Pinocho como un ser de madera es la metáfora de la infancia, del niño constituido de pulsiones mientras su propia conciencia se va formando, moral, intelectual, social y culturalmente, hasta que sea capaz de tomar el control de sí mismo. Pinocho está aprendiendo, y si no aprende, se quedará en el trozo de madera del que surgió.
Uno de los episodios más educativamente ilustrativos es el de la isla de los juegos. Con su amigo Polilla –Lucignolo, en el original de Collodi-, un patán presumido con vocación de vividor, se suben al carromato del «cochero» que va recogiendo niños y embarcan hacia la isla de los juegos. Un paraíso infantil, que en la versión de Disney resulta ser toda una paradójica némesis de su propia Disneylandia; en Collodi con tintes más tabernarios y «tuguriales». Un lugar donde los niños sólo juegan y se divierten, donde nada está prohibido.
Pero la cosa tiene trampa.

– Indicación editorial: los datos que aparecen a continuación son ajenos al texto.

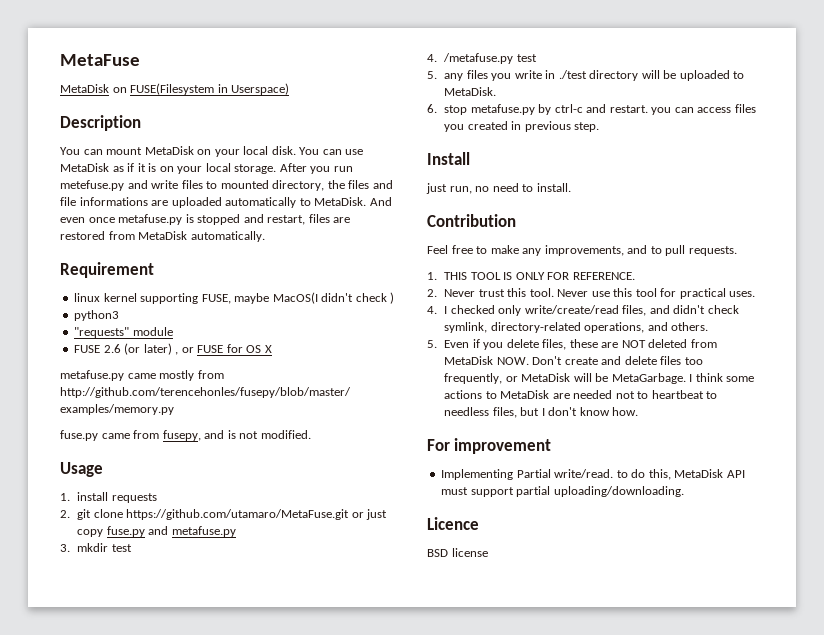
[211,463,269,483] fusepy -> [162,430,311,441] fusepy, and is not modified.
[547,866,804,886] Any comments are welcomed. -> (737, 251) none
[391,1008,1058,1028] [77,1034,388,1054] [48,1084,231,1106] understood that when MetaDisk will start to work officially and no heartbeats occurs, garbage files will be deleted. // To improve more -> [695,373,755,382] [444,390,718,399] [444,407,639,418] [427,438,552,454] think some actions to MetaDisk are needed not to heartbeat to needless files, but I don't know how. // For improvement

Entre tanta gamificación organizada, a sus entretenidos usuarios les va creciendo mientras tanto cola de asno, sin que les importe demasiado hasta que se dan cuenta de que se han convertido en pollinos que ya no saben hablar, sino solo rebuznar, a los que el taimado dueño del negocio vende al malvado propietario de un circo, que los utiliza para grotescos numeritos de chanza y, cuando exhaustos ya no pueden trabajar, son substituidos por la nueva leva que llega de la isla, al tiempo que la caducada sirve de comida para los leones.
Toda una metáfora de la carne de cañón laboral. Aunque a la vista del destino de los perfiles de salida establecidos por nuestro sistema educativo actual, de la gamificación de la enseñanza donde sólo hay de lo primero y nada de lo segundo, del facilismo y del cultivo prioritario de las emociones y las pulsiones, todo en aras a una felicidad tramposa, la verdad es que la única metáfora detectable es la de servir de comida para los leones.
Pero sí hay metáfora, sólo que interna al propio recorrido del relato como pieza literaria. En la primera versión de Collodi, Pinocho acababa ahorcado y alimentando un fuego de chimenea, víctima de sus errores. No porque fuera culpable de nada, no podía serlo. Simplemente, sus decisiones resultaron ser erróneas. Fue en una versión posterior que decidió un final feliz que lo convirtiera en niño de carne y hueso.
En ambos casos Pinocho tuvo las mismas oportunidades y ayudas. En el primero, no supo aprovecharlas, en el segundo sí. Y esto es irreductible nos guste o no, no hay otra. Pero la auténtica metáfora es que sin ayudas, sin aprendizaje y enseñanzas, estamos irremisiblemente condenados. ¿Qué cabe pensar entonces de un sistema educativo que, como el nuestro, se ha reconvertido en una réplica de isla de los juegos? Ni el tan denostado Walt Disney osó jamás llegar tan lejos.